Service Level Indicators (SLIs) and Service Level Objectives (SLOs) play a crucial role in keeping businesses performing at their best. The right SLIs and SLOs help ensure high-quality service delivery and customer satisfaction, especially when combined with a robust observability strategy. 

In fact, the 2023 New Relic Observability Forecast found that observability improves service-level metrics so much that those who had deployed full-stack observability experienced fewer outages, a faster MTTD (mean time to detect) and MTTR (mean time to resolution), and lower outage costs.

While the outcomes are impressive, defining SLIs and SLOs can be daunting.

Below are my top ten tips on defining effective SLIs and SLOs. 

  1. Set realistic SLO targets. Avoid setting unattainable targets and allow some tolerance for negative events. This will prevent frustration and provide room for growth.
  2. Align cross-functional teams. Involve product, engineering, and operations in defining SLIs and SLOs. Cooperation ensures that each party understands their responsibilities and how their work contributes to overall success.
  3. Correlate SLOs with user impact. Prioritise SLOs that measure performance and availability, as these directly influence user experience.
  4. Focus on critical user journeys. SLIs should measure not only services but also the essential user flows on which your customers rely.
  5. Balance SLO stringency, cost, and user benefit. Over-engineering SLOs can be costly and unnecessary. Strive for flexibility as usage and demand grow.

+===+

▸ **WORK INSTRUCTIONS**:
1 - Transcribe the passage on SLIs and SLOs, beginning at the words "Below are my" and stopping after "room for growth.".
2 - Format every line of the listing as a numbered list, leaving out blank lines.
The passage on service levels and the listing after it have no connection to each other.

▸ **RECORD SET**:

+===+

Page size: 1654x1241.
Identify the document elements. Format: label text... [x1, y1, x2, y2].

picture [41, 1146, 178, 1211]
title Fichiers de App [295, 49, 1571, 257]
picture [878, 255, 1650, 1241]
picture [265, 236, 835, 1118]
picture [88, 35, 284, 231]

+===+

▸ **RESPONSES FOR EACH TASK**:
1 -
Below are my top ten tips on defining effective SLIs and SLOs. 

  1. Set realistic SLO targets. Avoid setting unattainable targets and allow some tolerance for negative events. This will prevent frustration and provide room for growth.

2 -
1. Page size: 1654x1241.
2. Identify the document elements. Format: label text... [x1, y1, x2, y2].
3. picture [41, 1146, 178, 1211]
4. title Fichiers de App [295, 49, 1571, 257]
5. picture [878, 255, 1650, 1241]
6. picture [265, 236, 835, 1118]
7. picture [88, 35, 284, 231]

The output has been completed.